#### Challenges
1. In the cloud inversion piece, which service is said to sometimes forecast cloud inversions?
2. Write out the part of the cloud inversion piece starting with "You’re trudging up" and going on through "you carry on.", word for word.

#### Page text
━━━━━━
Ben DolphinMany different factors conspire to make the Scottish landscape as beautiful as it is, or for making any given walk particularly memorable. The different seasons, the colours, the quality of light, the wildlife, the list goes on. But few prompt walkers to wax quite so lyrical about the benefits of hillwalking as the cloud inversion – those joyous days when the cloud level is so low that the higher ground pokes up through it.

Joyous, that is, for the lucky folk standing on the higher ground. For anyone standing on the lower ground it’s another matter entirely. Because in cold murky car parks up and down the land, hillwalkers are staring bleary-eyed at the way ahead. At ridges, switchbacks and headwalls rising up into the gloom.

Trudging up a foggy ridge in full expectation of summiting a viewless, cold, rocky lump isn’t everyone’s idea of fun, so on mornings like I wouldn’t blame anyone for calling it a day and heading for the nearest pub. If it’s horrid down here, surely it’s going to be even worse up there?

Most of the time, it is. But very occasionally, it isn’t. The Mountain Weather Information Service will sometimes forecast cloud inversions but, as we trudge up our chosen hill, most of us are probably oblivious to quite how good our day is about to get. And that’s no bad thing, because sometimes the surprise makes the experience that much more spectacular.

What a view to wake up to! Sunrise from Gleouraich

What a view to wake up to! Sunrise from Gleouraich

Walking through the inversion layer

You’re trudging up a cold, misty hillside. You’ve been doing so for hours, but you now get the sense that the cloud you’re walking in is just that little bit brighter than it was a few minutes ago. Not quite so grey. Still, you’re not convinced, because even dull cloud can be bright on the eyes, so your instant reaction is to look upwards in search of blue sky.

Nope, nothing. It looks just as grey as it has all morning. Head down, you carry on.

As you plod upwards, looking at your feet, you see you’re casting a slight shadow. That’s weird! You look up again, and this time you can see the sun. It’s faint and dull but it’s definitely the sun. Obscured by thick cloud, it’s dull enough to look at directly before it disappears and the murk returns.

You climb still higher. After a few more minutes of murk, the brightness returns. This time when you look skyward you can see a slight blue tinge. You dare to hope. Will the summits be poking out of the cloud!? Will the last ten minutes of ascent bring you out of the cloud completely?
━━━━━━
(Saved entries)

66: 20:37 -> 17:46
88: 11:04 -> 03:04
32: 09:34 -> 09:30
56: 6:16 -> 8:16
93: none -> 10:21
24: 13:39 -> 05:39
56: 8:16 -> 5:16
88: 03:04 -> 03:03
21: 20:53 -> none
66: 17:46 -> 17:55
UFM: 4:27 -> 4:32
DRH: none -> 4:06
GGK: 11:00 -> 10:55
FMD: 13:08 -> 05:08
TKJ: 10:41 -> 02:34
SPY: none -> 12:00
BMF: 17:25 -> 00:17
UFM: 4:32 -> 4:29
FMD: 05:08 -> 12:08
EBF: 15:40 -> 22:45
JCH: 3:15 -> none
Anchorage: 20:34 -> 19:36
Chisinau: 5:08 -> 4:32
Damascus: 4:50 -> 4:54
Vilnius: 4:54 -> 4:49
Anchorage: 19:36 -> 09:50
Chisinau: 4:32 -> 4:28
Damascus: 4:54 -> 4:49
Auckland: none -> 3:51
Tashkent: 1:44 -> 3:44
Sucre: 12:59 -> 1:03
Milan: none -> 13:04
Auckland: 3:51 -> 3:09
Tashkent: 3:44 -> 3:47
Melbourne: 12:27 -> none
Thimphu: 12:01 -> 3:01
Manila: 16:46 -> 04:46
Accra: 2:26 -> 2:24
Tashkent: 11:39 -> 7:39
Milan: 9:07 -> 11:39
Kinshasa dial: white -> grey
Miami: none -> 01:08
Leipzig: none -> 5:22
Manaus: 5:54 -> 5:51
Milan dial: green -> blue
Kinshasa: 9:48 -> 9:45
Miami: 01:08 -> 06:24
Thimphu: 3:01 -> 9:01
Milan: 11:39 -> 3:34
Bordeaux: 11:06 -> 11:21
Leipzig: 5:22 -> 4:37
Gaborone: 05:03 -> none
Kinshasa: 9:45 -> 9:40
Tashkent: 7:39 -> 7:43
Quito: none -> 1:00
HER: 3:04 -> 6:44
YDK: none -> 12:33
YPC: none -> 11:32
━━━━━━
#### Complete answers
1. The Mountain Weather Information Service.

2.
You’re trudging up a cold, misty hillside. You’ve been doing so for hours, but you now get the sense that the cloud you’re walking in is just that little bit brighter than it was a few minutes ago. Not quite so grey. Still, you’re not convinced, because even dull cloud can be bright on the eyes, so your instant reaction is to look upwards in search of blue sky.

Nope, nothing. It looks just as grey as it has all morning. Head down, you carry on.